Descrição do problema: Localize e copie cada linha abaixo que contenha a palavra "مقاله", diferenciando maiúsculas de minúsculas.

Conteúdo dos dados:
******************************

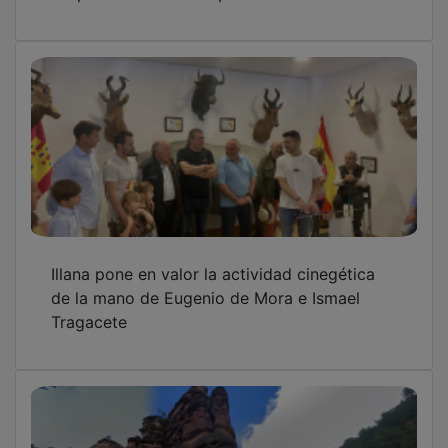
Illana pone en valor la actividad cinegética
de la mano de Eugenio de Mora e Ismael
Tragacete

******************************

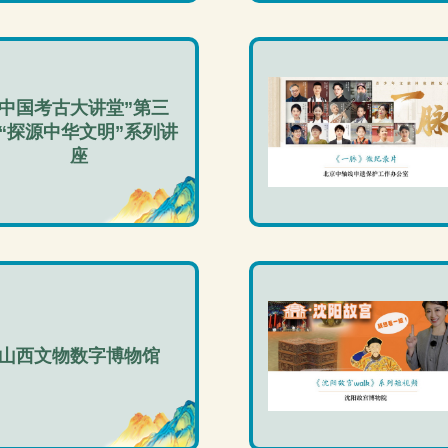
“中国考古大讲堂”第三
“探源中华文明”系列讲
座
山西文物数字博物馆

******************************

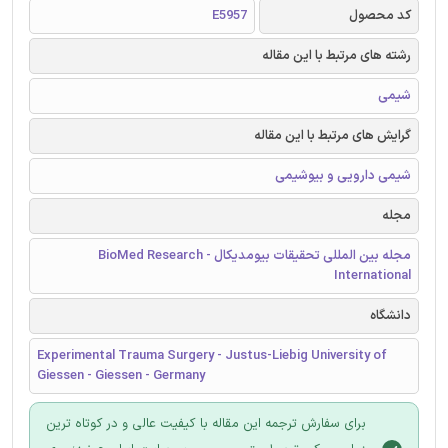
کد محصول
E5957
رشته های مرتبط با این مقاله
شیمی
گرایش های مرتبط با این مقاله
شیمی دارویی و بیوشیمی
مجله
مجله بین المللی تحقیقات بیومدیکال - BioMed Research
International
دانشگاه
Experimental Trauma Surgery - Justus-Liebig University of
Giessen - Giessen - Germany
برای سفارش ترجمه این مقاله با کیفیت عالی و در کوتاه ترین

******************************

Resultado do exercício:
رشته های مرتبط با این مقاله
گرایش های مرتبط با این مقاله
برای سفارش ترجمه این مقاله با کیفیت عالی و در کوتاه ترین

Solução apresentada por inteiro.